Finanial Aid, Marital Status - page 2

Does your marital status have anything to do with financial aid? I have heard that you should definitely not get married prior to attending graduate school, because they will only consider your... Read More

  1. by   BerkeleyMom
    Hey! Guys can marry guys too ... at least where I live they sure can!

    Sorry to digress from the topic. On another note, I did get a fin aid offer letter from a different program that I decided not to attend. Private school, ABSN, 50K for one year. (remember fin-aid-wise, ABSN is considered grad school)

    I was able to get the program covered in a variety of different loans. I happen to be married with 2 kids, so having dependents does change things. However, it does not look like I was able to get the maximum amount of subsidized loans--meaning I would be paying more interest on them. It was close to the maximum amount they offer though.

    The biggest thing I noticed is that the federal loans (Stafford), subsidized and unsubsidized, only covered a small portion of the tuition. The remainder of the cost needs to be payed on Alternative loans.

    Alternative loans are NOT need based. They are based on your credit. So, Mvanz, I don't know the cost of your program, but if your fin aid looks anything like mine, your total income will not be nearly as important as your credit score. ... so go ahead, get married, loans are loans!
  2. by   Spacklehead
    Yes, your joint income will affect what you will get percentage-wise with subsidized vs. unsubsidized loans. During my 1st year of grad school I worked, so with our combined income I did not qualify for subsidized loans. The next year I didn't work, so I did qualify for a certain percentage of my loan to be subsidized since our total income was only based on my husband's.
  3. by   Freedom42
    I'm working on a second bachelor's degree -- and yes, my husband's income did impact my financial aid. I am not eligible for anything but an unsubsidized loan, even though by my going back to school, I cut our income in half. (For my first degree, I only borrowed $3,000, so the borrow limit is not a factor.) I can only hope for scholarships based on academic merit.
  4. by   mvanz9999
    I still don't understand what your "current" income has to do with anything. The second you quit your job to return to school, your income is $0.00. I really don't understand the point of that question. If returning full time, your income is irrelevant.
  5. by   MSJ2007
    I just received my Financial Aid Award letter from my college. I am enrolled in an MN program (similar to a 2nd degree BSN), and I'm shocked that I am eligible for subsidized loans. My husband makes good money, and I work part-time in a retail environment. I earned very little last year.
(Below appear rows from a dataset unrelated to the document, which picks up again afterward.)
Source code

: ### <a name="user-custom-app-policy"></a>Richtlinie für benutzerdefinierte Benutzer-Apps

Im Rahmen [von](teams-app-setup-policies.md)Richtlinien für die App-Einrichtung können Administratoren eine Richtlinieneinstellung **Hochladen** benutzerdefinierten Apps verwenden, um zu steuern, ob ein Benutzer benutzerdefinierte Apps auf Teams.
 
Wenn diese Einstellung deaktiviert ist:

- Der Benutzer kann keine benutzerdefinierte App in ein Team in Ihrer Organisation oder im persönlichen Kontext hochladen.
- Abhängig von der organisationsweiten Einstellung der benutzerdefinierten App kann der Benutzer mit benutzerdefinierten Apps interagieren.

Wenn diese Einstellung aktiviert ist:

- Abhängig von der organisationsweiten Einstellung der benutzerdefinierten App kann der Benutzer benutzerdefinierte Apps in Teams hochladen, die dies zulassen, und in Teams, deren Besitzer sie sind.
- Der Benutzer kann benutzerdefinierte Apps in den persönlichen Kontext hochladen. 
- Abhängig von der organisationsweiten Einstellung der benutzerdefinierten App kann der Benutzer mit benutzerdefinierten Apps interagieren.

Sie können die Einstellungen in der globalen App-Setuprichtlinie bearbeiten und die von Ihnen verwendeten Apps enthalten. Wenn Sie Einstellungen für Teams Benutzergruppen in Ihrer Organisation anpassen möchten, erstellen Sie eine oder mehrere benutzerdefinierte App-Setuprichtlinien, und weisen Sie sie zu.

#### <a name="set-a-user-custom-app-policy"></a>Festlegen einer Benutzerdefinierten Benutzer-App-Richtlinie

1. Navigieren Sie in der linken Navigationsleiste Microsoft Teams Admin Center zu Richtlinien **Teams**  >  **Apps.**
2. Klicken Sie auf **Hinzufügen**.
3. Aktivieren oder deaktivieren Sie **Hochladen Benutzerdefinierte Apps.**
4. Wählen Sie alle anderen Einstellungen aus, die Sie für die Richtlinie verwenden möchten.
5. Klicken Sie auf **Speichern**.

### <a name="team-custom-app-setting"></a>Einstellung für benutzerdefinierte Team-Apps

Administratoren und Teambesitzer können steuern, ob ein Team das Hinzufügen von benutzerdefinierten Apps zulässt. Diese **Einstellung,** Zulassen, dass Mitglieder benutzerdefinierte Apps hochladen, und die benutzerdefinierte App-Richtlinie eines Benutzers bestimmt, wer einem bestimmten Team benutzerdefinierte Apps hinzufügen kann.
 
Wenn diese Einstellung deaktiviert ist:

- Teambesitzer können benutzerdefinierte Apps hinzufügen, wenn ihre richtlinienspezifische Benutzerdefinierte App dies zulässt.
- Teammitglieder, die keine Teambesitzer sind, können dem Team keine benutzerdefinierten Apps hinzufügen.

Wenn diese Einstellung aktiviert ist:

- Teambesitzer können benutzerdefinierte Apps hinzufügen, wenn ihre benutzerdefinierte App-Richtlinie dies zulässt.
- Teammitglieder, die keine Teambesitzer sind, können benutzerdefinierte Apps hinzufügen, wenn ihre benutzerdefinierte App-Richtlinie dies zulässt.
    Loans appears to be based more on the student's income, not the spouse, at least in my case. Has anyone else experienced this? Does Masters vs. Bachelors make a difference?
  6. by   CrufflerJJ
    Quote from mvanz9999
    I still don't understand what your "current" income has to do with anything. The second you quit your job to return to school, your income is $0.00. I really don't understand the point of that question. If returning full time, your income is irrelevant.
    There you go again! If ANYTHING has the word "Federal" in it (as in FAFSA), don't expect the rules to make sense. My rule of thumb is "if it makes sense, then you must be missing something."

    Some universities do give out "free" money. I'm still waiting to hear if I get one, or how much it is. At the University of Cincinnati, University Graduate Scholarships are based solely on your GRE scores - not your GPA, marital status, or anything else. We'll see!
  7. by   MrChicagoRN
    Quote from mvanz9999
    I still don't understand what your "current" income has to do with anything. The second you quit your job to return to school, your income is $0.00. I really don't understand the point of that question. If returning full time, your income is irrelevant.

    It's not actually current income, it's the previous years income & current assets.

    May be unfair, but that's what they calculate. The bright spot is that the following year you'll hopefully qualify for more. Plus, your aid for the final year is based on a low income, even though halfway through that last calender year (graduation) you'll find a job for $30,40,50000 or more.

    Some folks may still work part time, but everyone would say anticipated income would be "zero" if they knew it would kick up their aid.

    The applications are a snapshot of finances at specific points in time. Arbitrary but necessary.